= Supplied entries =
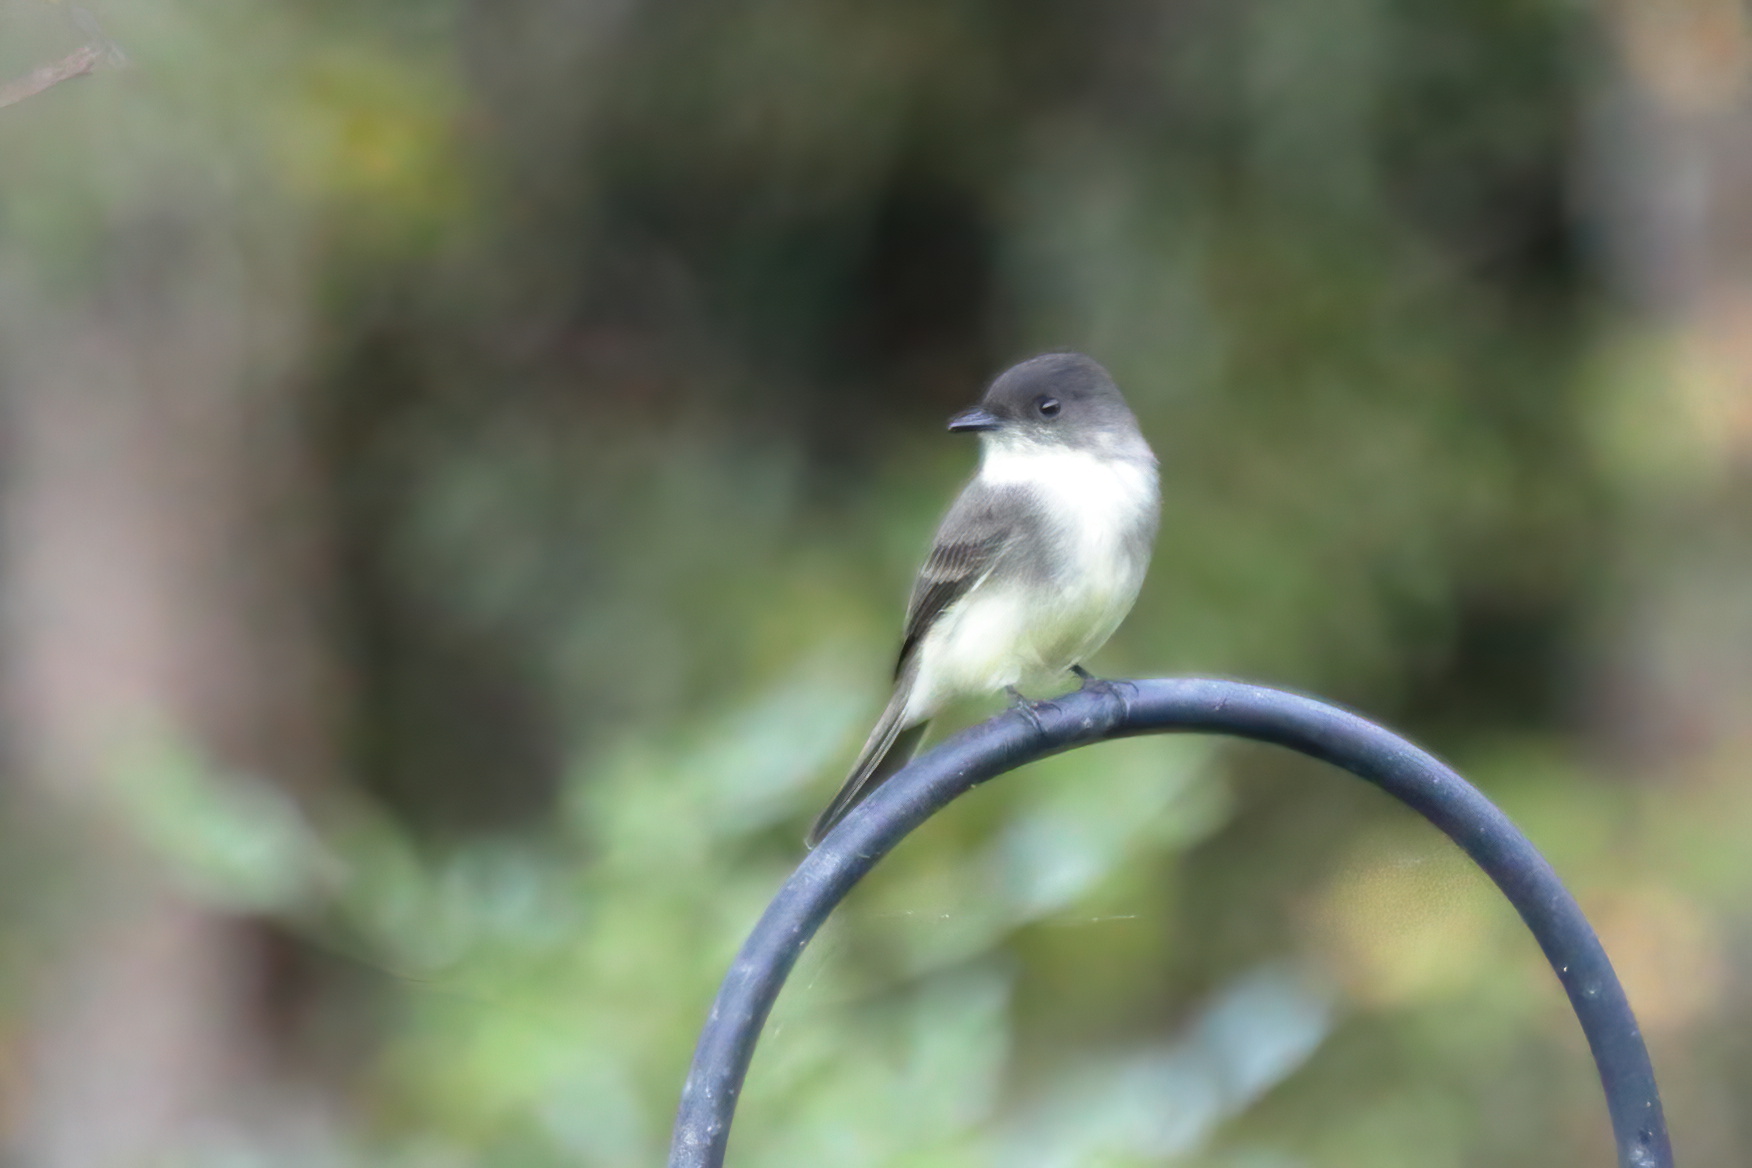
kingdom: Animalia
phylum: Chordata
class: Aves
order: Passeriformes
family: Tyrannidae
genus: Sayornis
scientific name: Sayornis phoebe
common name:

= Problem requirements =
Recast the entries above, from the line holding "class: Aves" through the end of the entries, inclusive, as a Markdown table with the columns Row and Entry line, one numbered row per line and blank lines omitted.

= Response =
| Row | Entry line |
|---|---|
| 1 | class: Aves |
| 2 | order: Passeriformes |
| 3 | family: Tyrannidae |
| 4 | genus: Sayornis |
| 5 | scientific name: Sayornis phoebe |
| 6 | common name: |